Mojtaba Khamenei
Mojtaba KhameneiReuters/Office of the Iranian Supreme Leader/WANA

Iran’s Assembly of Experts convened in Qom under the shadow of fresh Israeli and American strikes that had already damaged their own building. In a rushed vote, they installed Mojtaba Khamenei - the 56-year-old son of the assassinated Supreme Leader - as the new Supreme Leader of the Islamic Republic. Israeli media, Iranian opposition channels, and multiple international reports confirm the Islamic Revolutionary Guard Corps (IRGC) applied heavy pressure to force this outcome. State media has stayed silent or vague, but the message is unmistakable: the regime is attempting a hereditary handover while bombs still fall on Tehran and Qom.

This is not succession. It is a farce.

Mojtaba Khamenei lacks the religious credentials of his father. He has never held high clerical office. He is a mid-level cleric at best, known more for business interests and IRGC ties than for scholarly authority. The Islamic Republic was founded on the explicit rejection of monarchy and hereditary rule. Ruhollah Khomeini himself railed against the Shah’s dynastic model. Now the mullahs have done exactly what they once condemned - turning the Supreme Leadership into a family business under duress from the very security apparatus that is supposed to serve the state.

The timing makes the illegitimacy even clearer. The Assembly of Experts met while Israeli jets struck their compound and while the regime was reeling from the loss of Ali Khamenei just days earlier in a precision strike on his Tehran compound. Reports from Reuters, Al Jazeera, and The New York Times describe a leadership in panic, scrambling to project continuity while explosions rocked the capital and southern Lebanon. This is not strength. It is desperation.

The IRGC’s fingerprints are everywhere. Multiple outlets, including NDTV and Iranian International, report that hardline commanders leaned on the clerics to fast-track Mojtaba and block any reformist or rival candidate. The Guard is not installing a leader; it is installing a figurehead it can control. In practice, real power will rest with IRGC commanders who already run the economy, the nuclear program, and the proxy militias. Mojtaba’s elevation changes nothing about the regime’s nature. It simply reveals its weakness.

This moment is the clearest proof yet that the Islamic Republic is terminal. A regime that must bomb its own succession process to survive has already lost the plot. Every day the West hesitates is another day the IRGC consolidates control behind a weak new face.

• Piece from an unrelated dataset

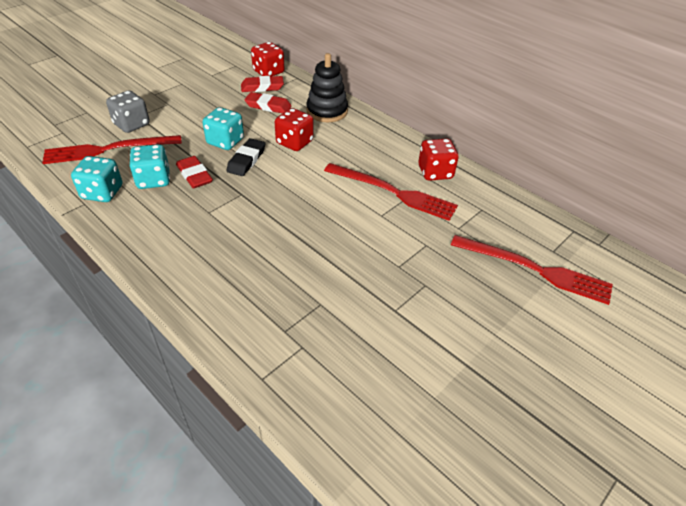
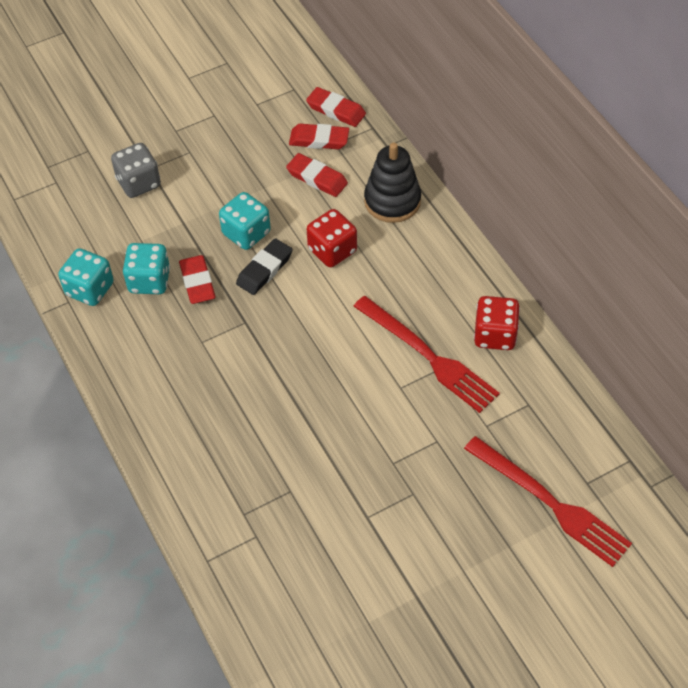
camera: 20 degrees right, 10 degrees up
(108, 150) = (105, 222): red fork -> none
(268, 72) = (336, 110): red dice -> red eraser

The United States and Israel must reject any calls for pause or negotiation. The campaign that began with the February 28 strikes on Tehran must accelerate. Targeted operations against IRGC command centers, missile production sites, nuclear facilities, and proxy infrastructure in Lebanon and elsewhere have already degraded the regime’s capabilities. Continuing and expanding these strikes will exploit the very instability the mullahs are trying to paper over.

At the same time, Washington should openly support genuine Iranian opposition voices - both inside the country and in the diaspora - who reject the entire system, not merely its latest figurehead. The goal is not regime reform. It is regime end.

The Strait of Hormuz crisis, the oil-price spike, and the drone attacks on Gulf targets show the regime’s only remaining card is economic blackmail. Naval escorts and insurance guarantees, as President Trump has signaled, can neutralize that threat. But the decisive blow comes from refusing to treat Mojtaba Khamenei as a legitimate interlocutor. He is a placeholder for a dying ideology.

History will record this week as the beginning of the end. The clerical dynasty has exposed itself as a hollow shell propped up by force. The civilized world must not blink. Intensify the pressure. Accelerate the campaign. The Islamic Republic’s collapse is no longer a question of if - only of when. And every day we delay hands the IRGC more time to regroup behind its new puppet.